FC Barcelona pobiła historyczny rekord z czasów Pepa Guardioli

FC Barcelona pokonała na Camp Nou FC Sevillę 3:0 i powiększyła przewagę w tabeli nad Realem do 8 punktów. Poza tym może cieszyć się także z niezwykłego osiągnięcia. Dzięki temu, że zachowała czyste konto, pobiła pewien klubowy rekord jeszcze z czasów Pepa Guardioli.

FC Barcelona w tym sezonie ligi hiszpańskiej radzi sobie doskonale. Na szczególne słowa pochwały zasługuje linia defensywy. Katalończycy do tej pory stracili tylko siedem goli w lidze. Żaden inny zespół nawet nie zbliżył się do takiego wyniku. Defensywa wicemistrzów Hiszpanii ma teraz wyjątkowe powody do radości. Zanotowała najlepszą w historii serię występów na własnym stadionie.

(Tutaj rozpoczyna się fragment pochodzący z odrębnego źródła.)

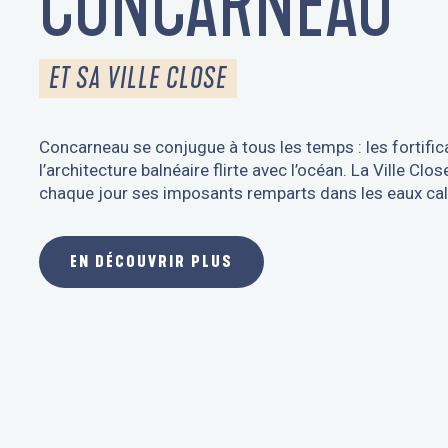
CONCARNEAU
ET SA VILLE CLOSE
Concarneau se conjugue à tous les temps : les fortific
l’architecture balnéaire flirte avec l’océan. La Ville Cl
chaque jour ses imposants remparts dans les eaux cal
EN DÉCOUVRIR PLUS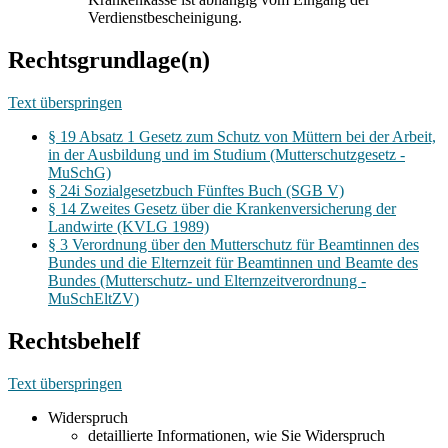
Verdienstbescheinigung.
Rechtsgrundlage(n)
Text überspringen
§ 19 Absatz 1 Gesetz zum Schutz von Müttern bei der Arbeit,
in der Ausbildung und im Studium (Mutterschutzgesetz -
MuSchG)
§ 24i Sozialgesetzbuch Fünftes Buch (SGB V)
§ 14 Zweites Gesetz über die Krankenversicherung der
Landwirte (KVLG 1989)
§ 3 Verordnung über den Mutterschutz für Beamtinnen des
Bundes und die Elternzeit für Beamtinnen und Beamte des
Bundes (Mutterschutz- und Elternzeitverordnung -
MuSchEltZV)
Rechtsbehelf
Text überspringen
Widerspruch
detaillierte Informationen, wie Sie Widerspruch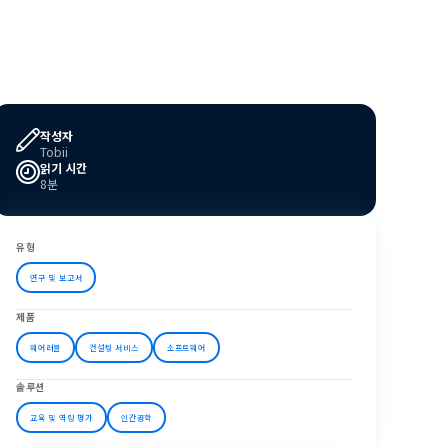
작성자
Tobii
읽기 시간
8분
유형
연구 및 보고서
제품
웨어러블
컨설팅 서비스
소프트웨어
솔루션
교육 및 역량 평가
인간공학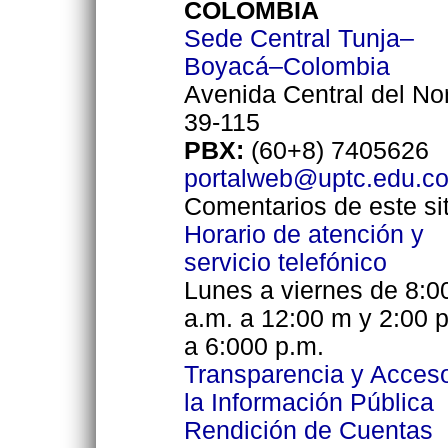
COLOMBIA
Sede Central Tunja–
Boyacá–Colombia
Avenida Central del No
39-115
PBX:
(60+8) 7405626
portalweb@uptc.edu.c
Comentarios de este sit
Horario de atención y
servicio telefónico
Lunes a viernes de 8:0
a.m. a 12:00 m y 2:00 
a 6:000 p.m.
Transparencia y Acces
la Información Pública
Rendición de Cuentas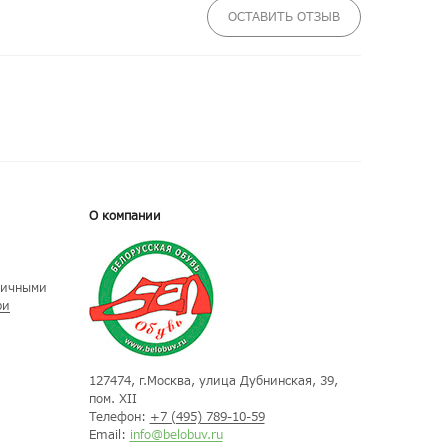
ОСТАВИТЬ ОТЗЫВ
О компании
личными
ри
127474
, г.
Москва
, улица
Дубнинская, 39,
пом. XII
Телефон:
+7 (495) 789-10-59
Email:
info@belobuv.ru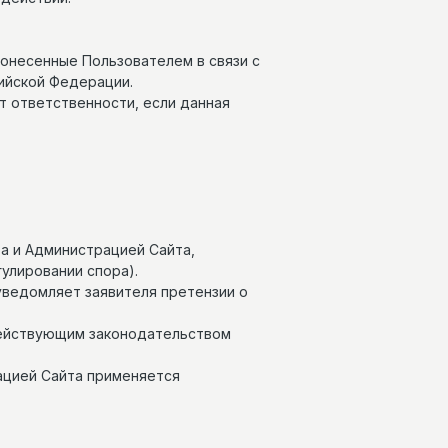
 понесенные Пользователем в связи с
ийской Федерации.
т ответственности, если данная
та и Администрацией Сайта,
улировании спора).
 уведомляет заявителя претензии о
 действующим законодательством
ацией Сайта применяется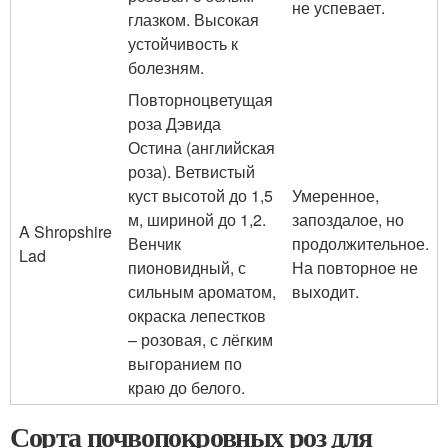
не успевает.
глазком. Высокая
устойчивость к
болезням.
Повторноцветущая
роза Дэвида
Остина (английская
роза). Ветвистый
куст высотой до 1,5
Умеренное,
м, шириной до 1,2.
запоздалое, но
A Shropshire
Венчик
продолжительное.
Lad
пионовидный, с
На повторное не
сильным ароматом,
выходит.
окраска лепестков
– розовая, с лёгким
выгоранием по
краю до белого.
Сорта почвопокровных роз для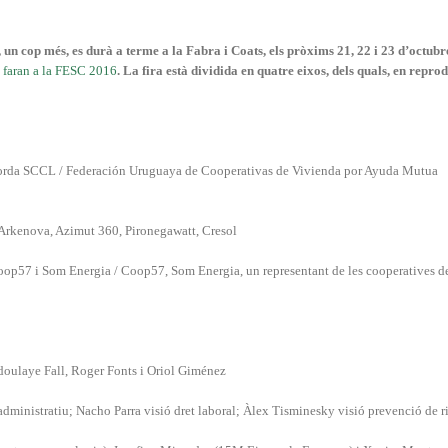
un cop més, es durà a terme a la Fabra i Coats, els pròxims 21, 22 i 23 d’octubr
s faran a la FESC 2016
. La fira està dividida en quatre eixos, dels quals, en repro
orda SCCL / Federación Uruguaya de Cooperativas de Vivienda por Ayuda Mutua
 Arkenova, Azimut 360, Pironegawatt, Cresol
op57 i Som Energia / Coop57, Som Energia, un representant de les cooperatives de
oulaye Fall, Roger Fonts i Oriol Giménez
dministratiu; Nacho Parra visió dret laboral; Àlex Tisminesky visió prevenció de r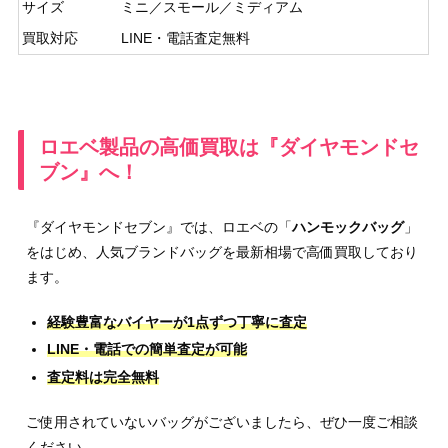
サイズ
ミニ／スモール／ミディアム
買取対応
LINE・電話査定無料
ロエベ製品の高価買取は『ダイヤモンドセ
ブン』へ！
『ダイヤモンドセブン』では、ロエベの「
ハンモックバッグ
」
をはじめ、人気ブランドバッグを最新相場で高価買取しており
ます。
経験豊富なバイヤーが1点ずつ丁寧に査定
LINE・電話での簡単査定が可能
査定料は完全無料
ご使用されていないバッグがございましたら、ぜひ一度ご相談
ください。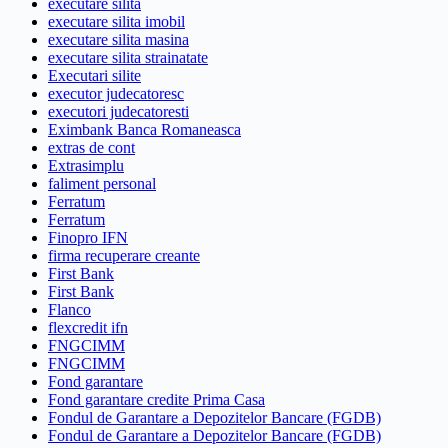
executare silita
executare silita imobil
executare silita masina
executare silita strainatate
Executari silite
executor judecatoresc
executori judecatoresti
Eximbank Banca Romaneasca
extras de cont
Extrasimplu
faliment personal
Ferratum
Ferratum
Finopro IFN
firma recuperare creante
First Bank
First Bank
Flanco
flexcredit ifn
FNGCIMM
FNGCIMM
Fond garantare
Fond garantare credite Prima Casa
Fondul de Garantare a Depozitelor Bancare (FGDB)
Fondul de Garantare a Depozitelor Bancare (FGDB)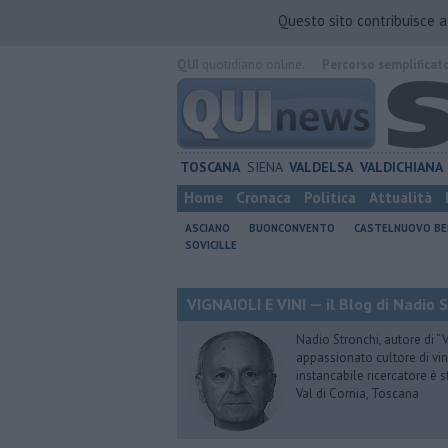
Questo sito contribuisce 
QUI
quotidiano online.
Percorso semplificat
TOSCANA
SIENA
VALDELSA
VALDICHIANA
Home
Cronaca
Politica
Attualità
ASCIANO
BUONCONVENTO
CASTELNUOVO B
SOVICILLE
VIGNAIOLI E VINI — il Blog di Nadio 
Nadio Stronchi, autore di “Vi
appassionato cultore di vini
instancabile ricercatore è 
Val di Cornia, Toscana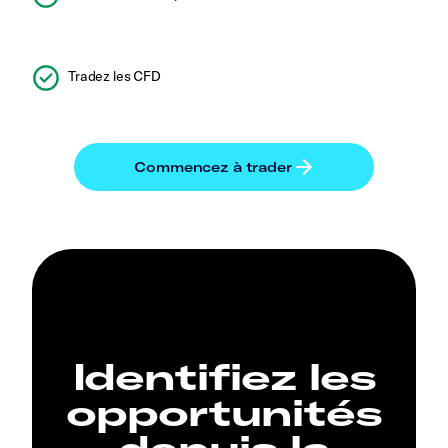
Tradez les CFD
Identifiez les
opportunités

Zobacz wideo Wach komentuje walkę Łaszczyka: Najważniejsze, że wygrał sport

Takiej serii na Camp Nou jeszcze nie było. 10 meczów i jeden puszczony gol

Od początku rozgrywek w 10 meczach na Camp Nou FC Barcelona straciła tylko jedną bramkę. W sylwestra Marca-Andre ter Stegena pokonał Joselu z Espanyolu Barcelona, skutecznie bijąc rzut karny. W pozostałych 9 spotkaniach u siebie Katalończycy zagrali na zero z tyłu: z Rayo Vallecano (0:0), Valladolid (4:0), Elche (3:0), Celtą (1:0), Villarrealem (3:0), Athletikiem Bilbao (4:0), Almerią (2:0) i Getafe (1:0) i w niedzielę z Sevillą (3:0).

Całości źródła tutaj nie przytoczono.